In future posts, other considerations such as platform, endian issues, compression capabilities, and more will be covered. If you could limit comments to the speed of operations issue and hold off on the other issues until the relevant post come up, it would save me having to delete comments until they are relevant and I would appreciate it. :-)

I very strongly suspect that UTF-8 and/or using custom code pages is almost always faster because of the decreased memory footprint.

Cache lines are typically 8 bytes lately I believe, so my guess is that the only time utf-32 always wins is when you only have strings with 1-2 characters. Utf-16: 2-4. Utf8 is actually harder because there's greater variance based on the input size; if all your characters are in the supplementary range (and thus took 4-5 byte encodings) you'll lose but almost always otherwise, given a good enough utf-8 decoding implementation, you'll win with utf-8.

A good utf-8 decoding implementation that takes advantage of cache lines may or may not be easy depending on the compiler and CPU.

This sounds like a fun experiment to try some time.

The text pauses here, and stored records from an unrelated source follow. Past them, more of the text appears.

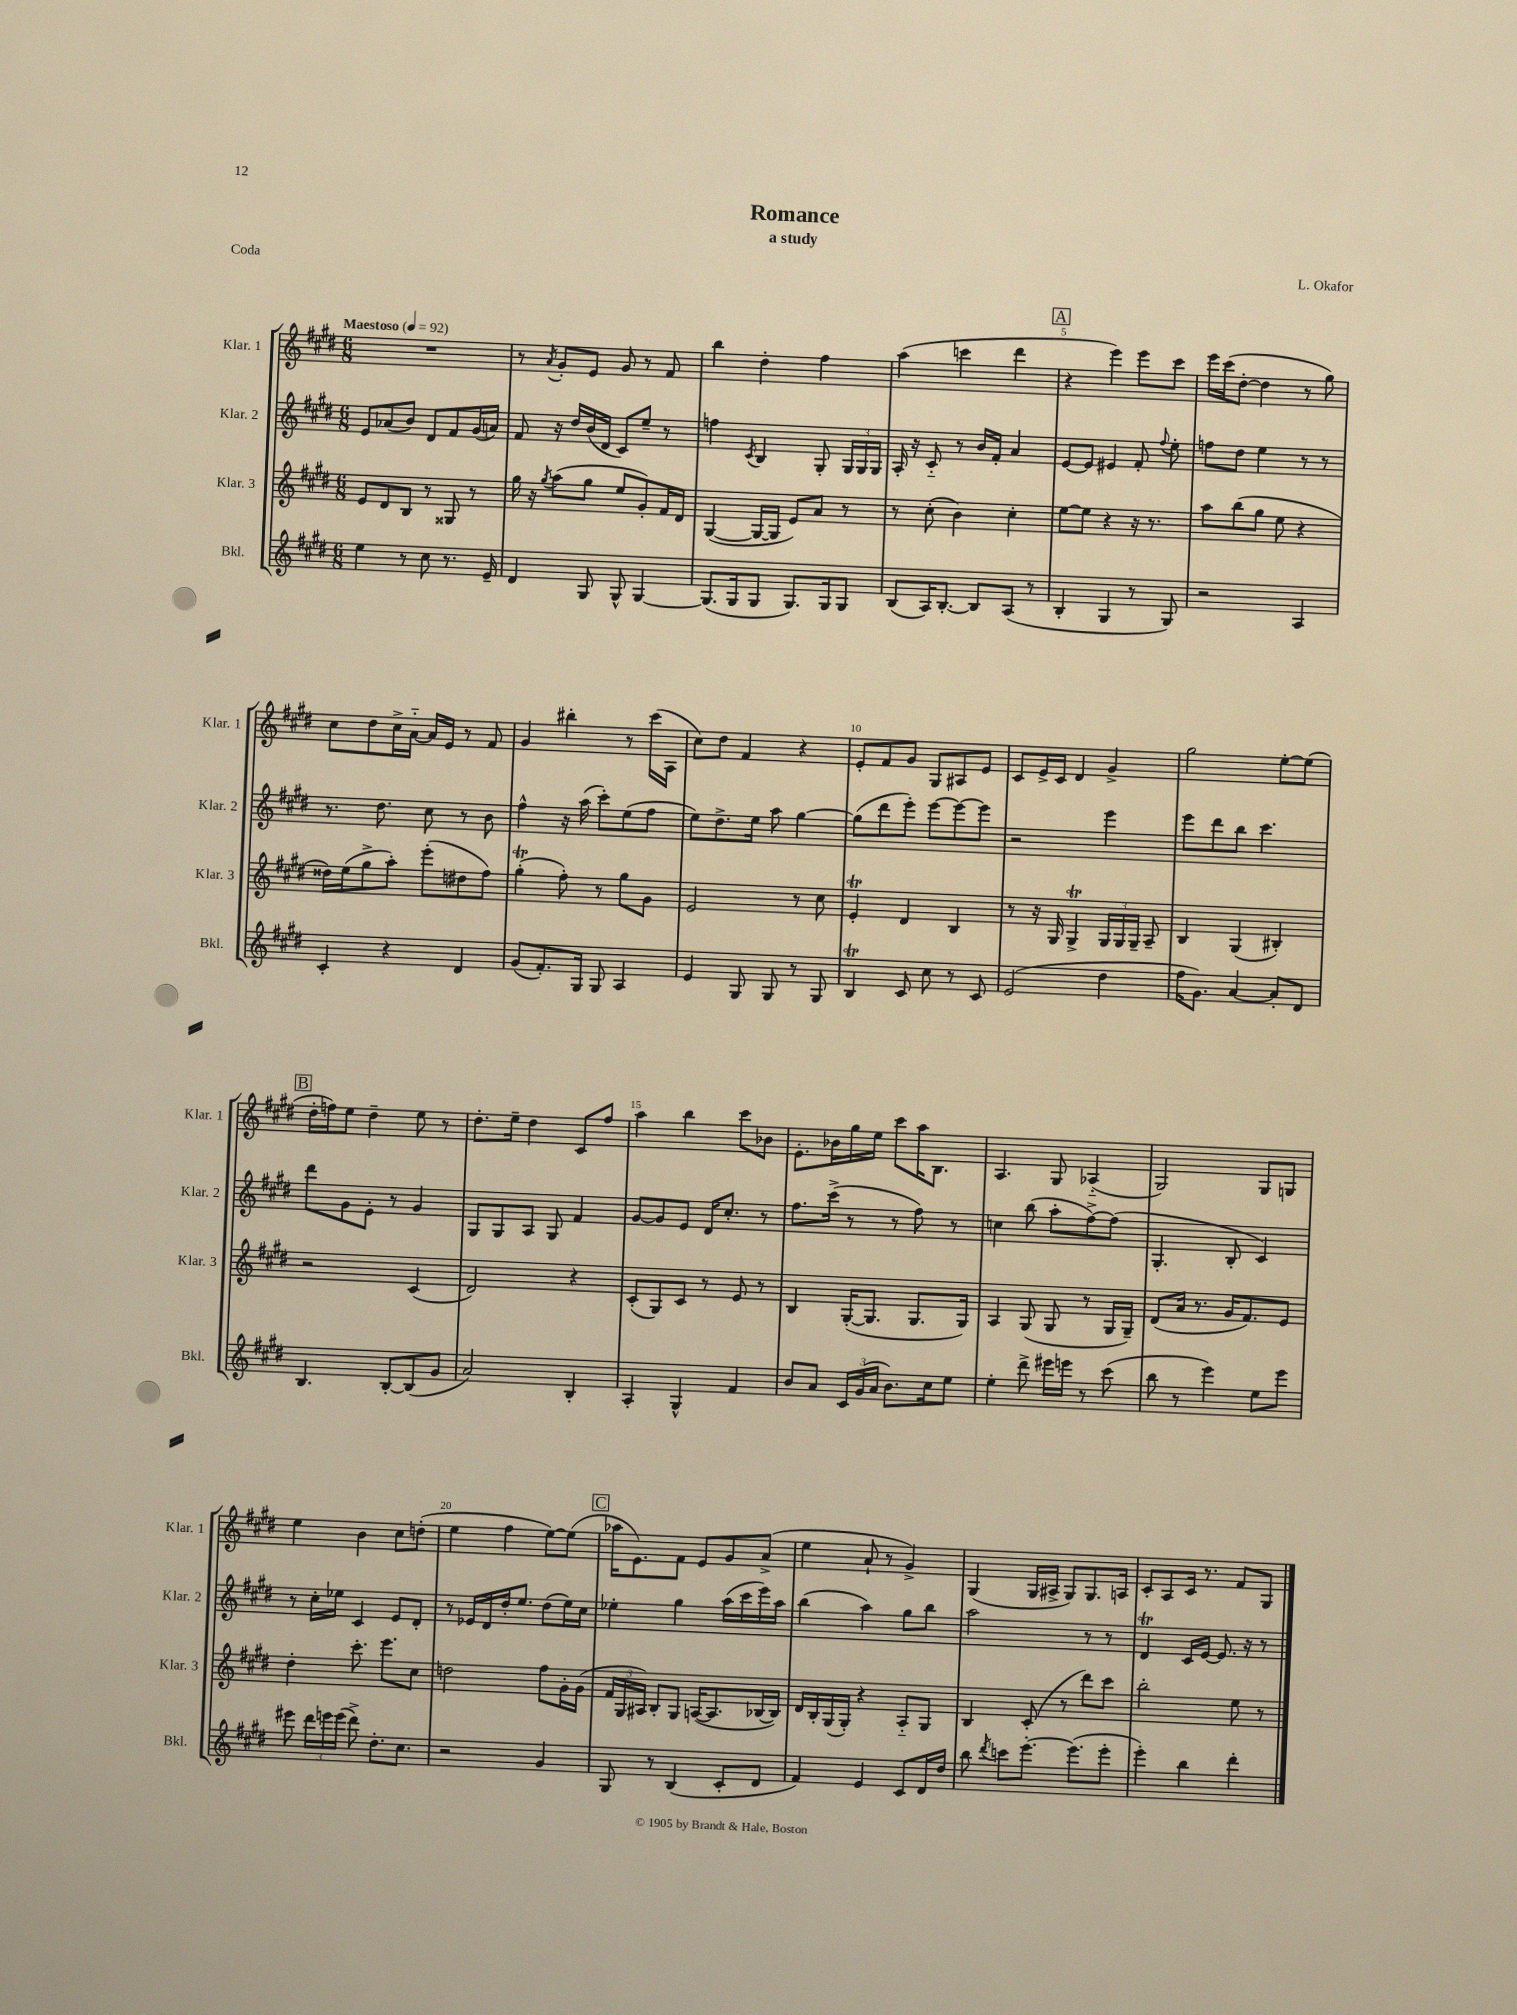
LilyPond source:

\header { title = "Romance" composer = "L. Okafor" subtitle = "a study" piece = "Coda" }
<<
\new StaffGroup <<
\new Staff = "s0" \with { instrumentName = "Klar. 1" shortInstrumentName = "Klar. 1" } {
    \clef treble \key e \major \numericTimeSignature \time 6/8 \tempo "Maestoso" 4 = 92
    \autoBeamOff R2. |
    r8 \acciaccatura { a'8 } gis'8[-. e'8] gis'8 r8 fis'8 |
    b''4 dis''4-. fis''4 |
    a''4( c'''4 dis'''4 |
    \mark \markup { \box "A" } r4 e'''4) e'''8[ cis'''8] |
    e'''16[ cis'''16( dis''8]~-. dis''4 r8 gis''8) |
    cis''8[ dis''8 cis''16-> a'16]~-_ a'16[ e'16] r8 fis'8 |
    gis'4 bis''4-. r8 cis'''16[( a16] |
    cis''8[) dis''8] fis'4 r4 |
    e'8[-. fis'8 gis'8] gis8[ ais8 e'8] |
    cis'8[ e'16-> cis'16] dis'4 gis'4-> |
    gis''2 e''8[~-. e''8]( |
    \mark \markup { \box "B" } dis''16[-. f''16) e''8] dis''4-- e''8 r8 |
    dis''8.[-. e''16]-- dis''4 cis'8[ fis''8] |
    a''4 b''4 cis'''8[ bes'8] |
    e'8.[-. bes'16 gis''16 e''16] cis'''8[ a''16 b8.] |
    a4. gis8 aes4-_( |
    gis2) gis8[ g8] |
    e''4 b'4 cis''8[ d''8]-.( |
    e''4 fis''4 e''8[~) e''8]( |
    \mark \markup { \box "C" } aes''16[ e'8.) fis'8] e'8[ gis'8 a'8]->( |
    e''4 a'8-! r8 gis'4->) |
    gis4( gis16[ ais16]-> gis8[) gis8. a16] |
    cis'8[-. a8 cis'16] r8. fis'8[ gis8] \bar "|." |
}
\new Staff = "s1" \with { instrumentName = "Klar. 2" shortInstrumentName = "Klar. 2" } {
    \clef treble \key e \major \numericTimeSignature \time 6/8
    \autoBeamOff e'8[ aes'8( b'8]) dis'8[ fis'8 gis'16( a'16]) |
    fis'8 r16 dis''16[ b'16( dis'16] cis'8[) e''8]-- r8 |
    f''4 \acciaccatura { cis'8 } b4 gis8-. \tuplet 3/2 { gis16[ gis16 gis16] } |
    a16-. r16 cis'8-_ r8 b'16[ fis'16]-. a'4 |
    \mark \markup { \box "A" } e'8[~ e'8] eis'4 fis'8-. \appoggiatura { fis''8 } e''8-. |
    f''8[ dis''8] e''4 r8 r8 |
    r8. dis''8. cis''8 r8 b'8 |
    fis''4-^ r16 a''16( cis'''8[-.) e''8( fis''8] |
    e''8[) dis''8.-> e''16] a''8 gis''4~ |
    gis''8[( dis'''8 e'''8]-.) e'''8[~ e'''8~ e'''8] |
    r2 e'''4 |
    e'''8[ dis'''8 b''8] cis'''4. |
    \mark \markup { \box "B" } dis'''8[ gis'8 e'8]-. r8 gis'4 |
    gis8[ gis8 a8] gis8 fis'4 |
    gis'8[~ gis'8 e'8] dis'16[ cis''8.]-. r8 |
    fis''8.[ cis'''16]->( r8 r8 fis''8) r8 |
    c''4 b''8( a''8[-. fis''8~->) fis''8]( |
    gis4.-. b8-. cis'4) |
    r8 cis''16[-. ees''16] cis'4 e'8[ dis'8]-. |
    r8 ees'16[ dis'16 dis''16-. e''8.] dis''8[( e''16) cis''16] |
    \mark \markup { \box "C" } ees''4-. gis''4 a''16[( cis'''16 e'''16) a''16] |
    b''4( a''4) gis''8[ b''8] |
    a''2 r8 r8 |
    dis'4\trill cis'16[ e'16]~ e'8. r16 r8 \bar "|." |
}
\new Staff = "s2" \with { instrumentName = "Klar. 3" shortInstrumentName = "Klar. 3" } {
    \clef treble \key e \major \numericTimeSignature \time 6/8
    \autoBeamOff e'8[ dis'8 b8] r8 gisis8 r8 |
    gis''16 r16 \acciaccatura { gis''8 } a''8[( gis''8] e''8[ gis'8-.) fis'16 dis'16] |
    gis4~( gis16[~ gis16] e'8[) a'8] r8 |
    r8 cis''8-.( b'4) cis''4-. |
    \mark \markup { \box "A" } e''8[~ e''8] r4 r16 r8. |
    a''8[ b''8( gis''8] e''8 r4 |
    disis''16[) e''16( gis''8-> a''8]-.) e'''8[-.( dis''8 fis''8]) |
    gis''4-.\trill( fis''8-.) r8 gis''8[ gis'8] |
    e'2 r8 cis''8 |
    e'4-.\trill dis'4 b4 |
    r8 r16 gis16 gis4->\trill \tuplet 3/2 { gis16[ gis16 gis16]-- } a8-- |
    b4 gis4( bis4-.) |
    \mark \markup { \box "B" } r2 cis'4( |
    dis'2) r4 |
    cis'8[-.( gis8) cis'8] r8 e'8 r8 |
    b4 gis16[~-.( gis8.] gis8.[ gis16]) |
    a4 gis8( gis8 r8 gis16[ gis16]--) |
    dis'8[( a'16] r8. gis'16[ fis'8.) e'8] |
    dis''4-. cis'''8.-. e'''8.[ cis''8] |
    d''2 fis''8[ gis'16-. gis'16]( |
    \mark \markup { \box "C" } \tuplet 3/2 { fis'16[ gis16 ais16]) } b8[-. gis8] a16[~( a8. bes16~ bes16]) |
    dis'16[ b16-. gis16( gis16]-.) r4 a8[-_ gis8] |
    b4 cis'8-.( r8 dis'''8[) cis'''8] |
    b''2-. e''8 r8 \bar "|." |
}
\new Staff = "s3" \with { instrumentName = "Bkl." shortInstrumentName = "Bkl." } {
    \clef treble \key e \major \numericTimeSignature \time 6/8
    \autoBeamOff e''4 r8 cis''8 r8. e'16-- |
    dis'4 gis8 gis8-^ gis4~ |
    gis8.[( gis16 gis8] gis8.[) gis16 gis8] |
    b8[( a16) b8.]~-. b8[ a8]( r8 |
    \mark \markup { \box "A" } b4-. gis4 r8 gis8) |
    r2 a4 |
    cis'4-. r4 dis'4 |
    gis'8[( fis'8.-.) gis16] gis8 a4 |
    e'4 gis8 gis8 r8 gis8 |
    b4\trill cis'8 cis''8 r8 cis'8 |
    e'2( dis''4 |
    fis''16[ gis'8.]) a'4~ a'8[-. dis'8] |
    \mark \markup { \box "B" } b4. b8[~-. b8( gis'8] |
    a'2) b4-. |
    a4-. gis4-^ fis'4 |
    b'8[ a'8] \tuplet 3/2 { cis'16[ gis'16( a'16] } b'8.[) cis''16 e''8] |
    e''4-. dis'''8-> eis'''16[ e'''16] r8 cis'''8( |
    b''8 r8 e'''4) e''8[ e'''8] |
    eis'''8 \tuplet 3/2 { dis'''16[ e'''16 e'''16]( } dis'''8->) dis''8.[-. cis''8.] |
    r2 gis'4 |
    \mark \markup { \box "C" } gis8 r8 b4( cis'8[-. dis'8] |
    fis'4) e'4 cis'8[ dis'16 dis''16] |
    b''8 \acciaccatura { dis'''8 } c'''8[ e'''8.]~-. e'''8.[( e'''8]-. |
    e'''4-.) b''4 dis'''4-. \bar "|." |
}
>>
>>
\layout { \context { \Score \override BarNumber.break-visibility = ##(#f #t #t) barNumberVisibility = #(every-nth-bar-number-visible 5) } }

Note that this is a statistically based argument - you can certainly find data where any one of the encodings is clearly "the best". If bounded/guaranteed worst case time is more important than better typical time, you should definitely use UTF-32.

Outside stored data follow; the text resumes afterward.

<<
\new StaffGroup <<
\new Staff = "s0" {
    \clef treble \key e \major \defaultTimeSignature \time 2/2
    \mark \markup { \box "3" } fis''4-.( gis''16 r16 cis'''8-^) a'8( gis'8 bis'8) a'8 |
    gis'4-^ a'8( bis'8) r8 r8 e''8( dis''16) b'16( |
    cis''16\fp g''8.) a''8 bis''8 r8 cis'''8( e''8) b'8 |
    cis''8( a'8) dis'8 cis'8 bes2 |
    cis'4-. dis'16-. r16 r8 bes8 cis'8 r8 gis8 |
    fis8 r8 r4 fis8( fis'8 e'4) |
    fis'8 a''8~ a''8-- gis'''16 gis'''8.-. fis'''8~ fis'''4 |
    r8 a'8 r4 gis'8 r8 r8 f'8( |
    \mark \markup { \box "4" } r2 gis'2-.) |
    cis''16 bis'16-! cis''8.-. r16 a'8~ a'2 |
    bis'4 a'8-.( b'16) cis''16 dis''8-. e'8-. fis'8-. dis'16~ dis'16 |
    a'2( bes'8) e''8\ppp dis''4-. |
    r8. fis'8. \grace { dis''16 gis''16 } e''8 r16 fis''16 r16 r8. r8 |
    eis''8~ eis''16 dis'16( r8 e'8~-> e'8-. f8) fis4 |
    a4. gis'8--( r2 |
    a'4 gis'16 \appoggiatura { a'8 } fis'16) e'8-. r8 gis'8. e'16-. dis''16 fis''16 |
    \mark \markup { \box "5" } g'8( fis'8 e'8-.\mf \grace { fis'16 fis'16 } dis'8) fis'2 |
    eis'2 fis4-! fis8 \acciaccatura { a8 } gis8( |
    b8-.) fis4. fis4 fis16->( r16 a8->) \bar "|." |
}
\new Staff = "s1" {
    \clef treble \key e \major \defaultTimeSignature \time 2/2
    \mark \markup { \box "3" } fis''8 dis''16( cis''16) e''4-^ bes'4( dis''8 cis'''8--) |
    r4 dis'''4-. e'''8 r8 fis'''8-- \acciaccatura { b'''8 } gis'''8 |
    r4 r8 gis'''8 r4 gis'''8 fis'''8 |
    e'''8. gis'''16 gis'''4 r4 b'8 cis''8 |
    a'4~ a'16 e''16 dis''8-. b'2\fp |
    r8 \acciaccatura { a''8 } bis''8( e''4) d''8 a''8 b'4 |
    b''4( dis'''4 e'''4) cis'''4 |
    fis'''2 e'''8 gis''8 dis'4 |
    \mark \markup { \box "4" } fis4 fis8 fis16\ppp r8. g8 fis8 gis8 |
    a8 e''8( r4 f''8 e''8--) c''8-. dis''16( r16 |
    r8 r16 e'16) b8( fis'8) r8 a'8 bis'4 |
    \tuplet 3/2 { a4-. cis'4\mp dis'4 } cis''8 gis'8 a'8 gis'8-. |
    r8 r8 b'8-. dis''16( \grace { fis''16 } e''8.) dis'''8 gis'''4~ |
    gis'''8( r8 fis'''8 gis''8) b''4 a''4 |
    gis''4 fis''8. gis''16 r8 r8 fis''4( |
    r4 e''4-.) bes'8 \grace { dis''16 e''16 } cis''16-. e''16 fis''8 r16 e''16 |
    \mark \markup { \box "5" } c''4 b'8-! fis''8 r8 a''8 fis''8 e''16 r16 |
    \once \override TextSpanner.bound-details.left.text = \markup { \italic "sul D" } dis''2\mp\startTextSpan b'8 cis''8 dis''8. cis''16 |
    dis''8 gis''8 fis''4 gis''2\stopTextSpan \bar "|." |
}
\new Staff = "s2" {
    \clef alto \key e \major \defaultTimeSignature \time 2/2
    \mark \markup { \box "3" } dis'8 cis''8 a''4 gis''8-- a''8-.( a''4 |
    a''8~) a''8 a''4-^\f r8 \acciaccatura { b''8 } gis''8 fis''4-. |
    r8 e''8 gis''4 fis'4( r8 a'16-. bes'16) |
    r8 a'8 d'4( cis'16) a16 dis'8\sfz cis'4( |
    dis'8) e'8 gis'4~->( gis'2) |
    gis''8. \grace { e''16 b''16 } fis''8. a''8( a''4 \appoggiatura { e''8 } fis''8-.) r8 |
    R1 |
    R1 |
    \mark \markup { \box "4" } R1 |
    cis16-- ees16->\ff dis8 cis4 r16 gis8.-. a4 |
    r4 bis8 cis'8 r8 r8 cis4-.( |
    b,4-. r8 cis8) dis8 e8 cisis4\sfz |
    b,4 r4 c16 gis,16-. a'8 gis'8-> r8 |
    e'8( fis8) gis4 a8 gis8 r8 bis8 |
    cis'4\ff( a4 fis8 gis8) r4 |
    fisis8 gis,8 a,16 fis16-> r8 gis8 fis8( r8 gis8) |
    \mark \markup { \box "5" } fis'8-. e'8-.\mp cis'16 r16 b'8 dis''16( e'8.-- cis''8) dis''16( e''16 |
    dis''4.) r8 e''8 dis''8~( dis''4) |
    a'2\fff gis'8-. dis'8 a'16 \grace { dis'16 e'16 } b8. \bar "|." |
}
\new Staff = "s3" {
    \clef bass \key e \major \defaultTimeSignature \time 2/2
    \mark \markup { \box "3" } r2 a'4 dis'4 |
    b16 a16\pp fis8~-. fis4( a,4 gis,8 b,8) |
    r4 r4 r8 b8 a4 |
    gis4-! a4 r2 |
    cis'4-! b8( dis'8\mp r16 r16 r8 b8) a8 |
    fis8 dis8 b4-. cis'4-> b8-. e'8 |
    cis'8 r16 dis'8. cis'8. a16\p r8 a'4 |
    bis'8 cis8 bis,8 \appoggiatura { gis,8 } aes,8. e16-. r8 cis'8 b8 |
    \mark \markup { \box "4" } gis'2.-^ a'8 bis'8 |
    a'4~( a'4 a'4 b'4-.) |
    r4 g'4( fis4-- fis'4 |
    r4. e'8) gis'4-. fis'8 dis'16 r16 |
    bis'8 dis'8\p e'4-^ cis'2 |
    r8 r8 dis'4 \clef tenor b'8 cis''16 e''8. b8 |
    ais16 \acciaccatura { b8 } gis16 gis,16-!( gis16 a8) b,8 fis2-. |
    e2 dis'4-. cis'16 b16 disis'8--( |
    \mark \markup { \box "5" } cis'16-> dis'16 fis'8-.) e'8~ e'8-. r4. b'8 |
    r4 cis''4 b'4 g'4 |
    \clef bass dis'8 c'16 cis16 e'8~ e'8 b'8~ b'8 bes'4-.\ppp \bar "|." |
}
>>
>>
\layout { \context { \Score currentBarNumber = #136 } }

Hmmm.... I am not sure I would agree with that assessment, especially given the fact that most of UTF-8 is bigger than UTF-16 (and almost all of what is not is the same size), and most of the MBCS code pages are the same size but require more operations to be done on them.

So they lose on both size and speed in operations, on all but the ASCII scenarios. So if it isn't English, both of them will cost....

UTF-16 has an advantage over every other encoding in that you can pass UTF-16 strings directly to Win32 APIs. If you use another encoding, you'll have to spend time converting your strings to/from UTF-16 before/after calling APIs.

If UTF-8 is commonly called Multibyte, and UTF-16 is commonly called wide character, what common name do we give UTF-32? So do we have mbstowcs() and mbsto??s()

If in a UFT-8 VC++ source file, UTF-16 strings use L"" notation, how to represent UTF-32 strings?

In a Unicode VC++ source file (UTF-16), how do you stop Unicode character in the ASCII strings? Is there an A"" notation?

Even though UTF-32 exists, and when we meet up with aliens, UTF-64 may exist too, but why should we use them commonly in our programming environment? The font files will be enormous. Why not just have a different font for each language and rather than an BOM, have a language marker?